Affordable beachfront real estate in the Hokianga is becoming a major drawcard for many Aucklanders looking for a natural escape - with property sales more than doubling in the last year.
Three hours north of Auckland, along State Highway 12, sit the twin settlements of Opononi and Omapere with their long stretches of white beach, rolling sand dunes and royal blue sea, in a still sparsely populated area. The last census put the population at 414.
In 2015, Bayleys Real Estate agent David Baguley said 28 properties had been sold in the area, compared to 12 in 2014 and 13 the year before.
He said interest was growing in the once rather "depressed" market where there remained a number of vacant properties.
Among those buying into the market were a number of well-known figures, including former Black Caps captain Adam Parore, radio and television host Duncan Garner, radio host Kerre Woodham and writer Wendyl Nissen.
When Ms Nissen first bought her house near Omapere, in 2013, the market was so devalued her property valuer wouldn't make the trip out to look at it. He told her and her husband not to expect to get their money back.
But it was the area's relative lack of popularity that drew her in and made her want to spend the "rest of my life" there.
"I loved the vast, private, quiet of the area and the fact I could get away from my Auckland life."
Currently she only spends 50 per cent of her time in their beachside property, but hopes to make it more regular in the New Year.
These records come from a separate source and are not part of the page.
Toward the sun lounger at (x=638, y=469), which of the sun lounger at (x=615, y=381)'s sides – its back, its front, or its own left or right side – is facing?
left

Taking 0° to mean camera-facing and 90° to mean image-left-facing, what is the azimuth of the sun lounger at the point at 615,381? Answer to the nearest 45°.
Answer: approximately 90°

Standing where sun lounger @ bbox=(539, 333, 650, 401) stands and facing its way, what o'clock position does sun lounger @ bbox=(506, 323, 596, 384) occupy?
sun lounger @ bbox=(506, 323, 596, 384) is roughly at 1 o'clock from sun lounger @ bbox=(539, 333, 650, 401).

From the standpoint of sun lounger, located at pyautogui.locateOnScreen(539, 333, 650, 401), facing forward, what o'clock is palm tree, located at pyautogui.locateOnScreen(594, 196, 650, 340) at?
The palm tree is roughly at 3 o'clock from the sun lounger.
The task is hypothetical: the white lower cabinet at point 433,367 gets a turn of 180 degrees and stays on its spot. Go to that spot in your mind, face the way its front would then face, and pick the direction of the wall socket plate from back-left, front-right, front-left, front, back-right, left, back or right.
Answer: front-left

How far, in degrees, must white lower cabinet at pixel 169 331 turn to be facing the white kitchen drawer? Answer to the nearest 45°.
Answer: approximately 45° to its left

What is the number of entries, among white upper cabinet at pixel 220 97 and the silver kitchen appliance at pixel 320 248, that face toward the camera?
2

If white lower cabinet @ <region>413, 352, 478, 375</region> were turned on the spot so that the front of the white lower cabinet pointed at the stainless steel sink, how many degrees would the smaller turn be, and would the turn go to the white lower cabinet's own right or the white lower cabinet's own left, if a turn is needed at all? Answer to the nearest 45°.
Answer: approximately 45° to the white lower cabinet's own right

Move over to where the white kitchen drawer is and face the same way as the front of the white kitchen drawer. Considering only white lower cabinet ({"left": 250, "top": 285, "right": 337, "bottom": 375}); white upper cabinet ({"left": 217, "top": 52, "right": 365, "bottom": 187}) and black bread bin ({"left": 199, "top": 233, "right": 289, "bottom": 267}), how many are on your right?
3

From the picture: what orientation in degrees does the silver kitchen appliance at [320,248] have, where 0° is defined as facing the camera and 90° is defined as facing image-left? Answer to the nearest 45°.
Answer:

Mr Baguley said the waterfront properties he sold tended to go to Aucklanders - five within the last two years.
"Aucklanders like the laid-back lifestyle the Hokianga can offer. It is quite anonymous, there is no pretence and they can feel quite at home."
He said it also offered better value compared to East Coast properties. Waterfront properties in the Hokianga tended to sell for around $400,000 to $600,000 compared to the million-dollar plus they sold for on the East Coast.
The place was put on the map in the 1955 when a dolphin named Opo played with children in the Hokianga harbour. Official protection was granted to the friendly bottlenose just a day before it was found dead. Opo was buried beside the local hall and is celebrated by a statue in Opononi.